== INFORMATION SHOWN ==
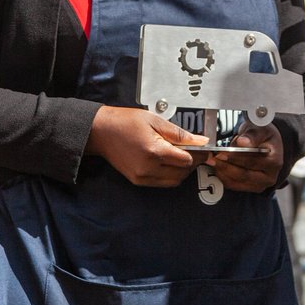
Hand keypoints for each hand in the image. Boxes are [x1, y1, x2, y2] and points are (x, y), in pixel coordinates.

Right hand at [86, 106, 207, 186]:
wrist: (101, 132)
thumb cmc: (125, 122)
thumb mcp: (155, 121)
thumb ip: (179, 133)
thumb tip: (200, 141)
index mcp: (155, 151)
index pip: (187, 160)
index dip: (198, 154)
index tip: (203, 148)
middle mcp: (149, 168)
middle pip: (183, 173)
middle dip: (192, 162)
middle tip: (193, 150)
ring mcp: (143, 177)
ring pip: (174, 181)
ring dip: (182, 170)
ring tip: (180, 155)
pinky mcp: (138, 181)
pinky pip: (162, 183)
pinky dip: (171, 175)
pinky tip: (169, 162)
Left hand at [208, 122, 282, 192]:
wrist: (268, 143)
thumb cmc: (264, 135)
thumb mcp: (260, 129)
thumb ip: (252, 135)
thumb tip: (242, 142)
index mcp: (274, 161)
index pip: (251, 161)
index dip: (234, 157)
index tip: (221, 152)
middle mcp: (269, 176)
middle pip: (243, 174)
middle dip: (225, 165)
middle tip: (212, 157)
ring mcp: (261, 184)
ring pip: (237, 182)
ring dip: (222, 172)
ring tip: (212, 161)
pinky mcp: (252, 188)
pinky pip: (234, 185)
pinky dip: (223, 177)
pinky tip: (217, 167)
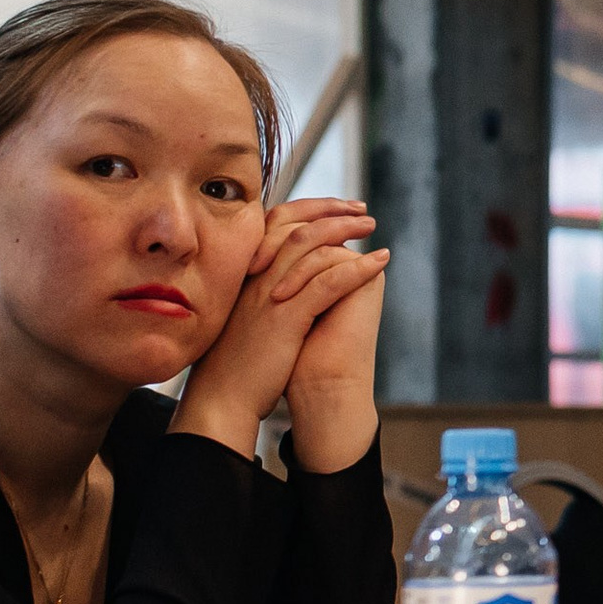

== TASK TO COMPLETE ==
When you reach the line in the material above that holds "middle tip: (193, 150)", begin reproducing lines exactly, and stop after the line that holds "pinky pip: (234, 185)".

== WRITTEN SOLUTION ==
middle tip: (193, 150)
ring mcp: (143, 177)
ring pip: (174, 181)
ring dip: (182, 170)
ring tip: (180, 155)
pinky mcp: (138, 181)
pinky pip: (162, 183)
pinky dip: (171, 175)
pinky tip: (169, 162)
Left hand at [208, 122, 282, 192]:
wrist: (268, 143)
thumb cmc: (264, 135)
thumb mcp: (260, 129)
thumb ip: (252, 135)
thumb tip: (242, 142)
index mcp: (274, 161)
index pip: (251, 161)
index dip: (234, 157)
index tip: (221, 152)
middle mcp: (269, 176)
middle pip: (243, 174)
middle dip: (225, 165)
middle tip: (212, 157)
ring mcp: (261, 184)
ring pip: (237, 182)
ring dip: (222, 172)
ring tip: (212, 161)
pinky mcp: (252, 188)
pinky pip: (234, 185)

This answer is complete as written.